Much like the debate about the existence of a certain old man in a red suit coming down chimneys, the markets had a dispute about the arrival of the “Santa Claus Rally” this year.
Before we dive into that, we need to explain what Santa Claus Rally means.
Every year around the last week of December comes an increase in stock market prices, commonly known as a rally. This phenomenon is known as a “Santa Claus Rally” in the financial markets. Given that this occurs just after Christmas and can only be observed after the first couple trading sessions following the new year, we are surprised it is not called “The New Year Rally”. There are multiple theories that explain why this happens, including the increase in shopping for the holidays, a general lift in the spirit and optimism, using holiday bonuses for investments, and investors sorting out their positions before going on vacation. Regardless of the reason, starting from the 1960s, more than 66% of all Decembers have ended in green for shareholders.

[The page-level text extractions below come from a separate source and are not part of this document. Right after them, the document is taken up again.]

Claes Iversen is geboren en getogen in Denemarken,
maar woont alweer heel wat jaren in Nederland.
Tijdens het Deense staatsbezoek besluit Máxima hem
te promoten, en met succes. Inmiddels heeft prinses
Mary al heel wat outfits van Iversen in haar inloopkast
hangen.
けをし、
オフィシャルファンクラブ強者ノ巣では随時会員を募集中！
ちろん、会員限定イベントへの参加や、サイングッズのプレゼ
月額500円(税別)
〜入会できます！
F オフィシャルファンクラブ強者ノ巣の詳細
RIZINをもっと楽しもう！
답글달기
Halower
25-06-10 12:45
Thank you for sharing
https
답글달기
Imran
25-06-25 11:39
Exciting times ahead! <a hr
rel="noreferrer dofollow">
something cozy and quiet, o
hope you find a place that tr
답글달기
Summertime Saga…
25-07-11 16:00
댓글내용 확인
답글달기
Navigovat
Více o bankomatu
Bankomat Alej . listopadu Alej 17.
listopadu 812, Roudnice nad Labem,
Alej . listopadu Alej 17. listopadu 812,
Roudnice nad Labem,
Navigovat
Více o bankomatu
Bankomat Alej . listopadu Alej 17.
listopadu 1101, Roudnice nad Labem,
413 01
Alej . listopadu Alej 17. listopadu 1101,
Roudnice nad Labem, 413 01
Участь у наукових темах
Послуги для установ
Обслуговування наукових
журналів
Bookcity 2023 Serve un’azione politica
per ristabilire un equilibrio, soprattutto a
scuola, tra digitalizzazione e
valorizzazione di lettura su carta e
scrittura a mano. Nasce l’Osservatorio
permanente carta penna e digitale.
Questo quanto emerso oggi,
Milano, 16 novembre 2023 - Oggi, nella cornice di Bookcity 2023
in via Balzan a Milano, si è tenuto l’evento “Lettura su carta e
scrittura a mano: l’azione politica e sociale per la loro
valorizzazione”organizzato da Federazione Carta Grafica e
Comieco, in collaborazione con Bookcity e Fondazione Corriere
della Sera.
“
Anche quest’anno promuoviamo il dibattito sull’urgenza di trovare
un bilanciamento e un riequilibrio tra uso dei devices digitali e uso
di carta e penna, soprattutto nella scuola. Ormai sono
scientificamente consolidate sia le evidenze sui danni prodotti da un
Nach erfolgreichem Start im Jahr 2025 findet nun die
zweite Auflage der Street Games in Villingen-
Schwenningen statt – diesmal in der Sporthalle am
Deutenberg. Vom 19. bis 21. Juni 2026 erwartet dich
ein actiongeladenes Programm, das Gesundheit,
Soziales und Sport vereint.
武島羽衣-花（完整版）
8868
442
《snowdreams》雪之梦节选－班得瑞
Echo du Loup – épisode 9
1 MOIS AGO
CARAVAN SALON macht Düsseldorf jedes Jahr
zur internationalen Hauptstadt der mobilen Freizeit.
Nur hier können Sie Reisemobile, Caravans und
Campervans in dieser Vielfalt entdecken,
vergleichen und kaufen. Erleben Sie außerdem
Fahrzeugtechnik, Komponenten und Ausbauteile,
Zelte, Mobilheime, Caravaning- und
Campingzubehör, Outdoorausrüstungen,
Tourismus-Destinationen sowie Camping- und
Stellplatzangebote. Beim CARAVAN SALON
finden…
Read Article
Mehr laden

After the term was coined in the early 1970s to refer to the rising pattern that the markets form around that specific time of the year, analysts and traders kept wondering if it would happen every year. And although historical results can never guarantee the future, the data seems to support the rise in the percentage of rallies around this time more often than not.
So, unlike the white-bearded man in a red suit, there is certainly no doubt that Santa Claus rallies do exist. However, with the existence of many market anomalies, it may be a socially affected rally. For example, what if people stopped getting holiday bonuses at that time of year, had no reason to take vacations anymore, or even found a way to stop buying gifts! Therefore, there is no guarantee that the Santa Claus rally will continue in the future.
This brings us to the final question.
As we previously mentioned, it is practically impossible to predict market movements. However, now that the rally has ended, there is no doubt that Santa Claus has hit the financial markets this year and brought many gifts with him. Given that the Dow hit a new record close with up to 2.4% gains, we can undoubtedly say that it is the best Santa Claus rally since 2009.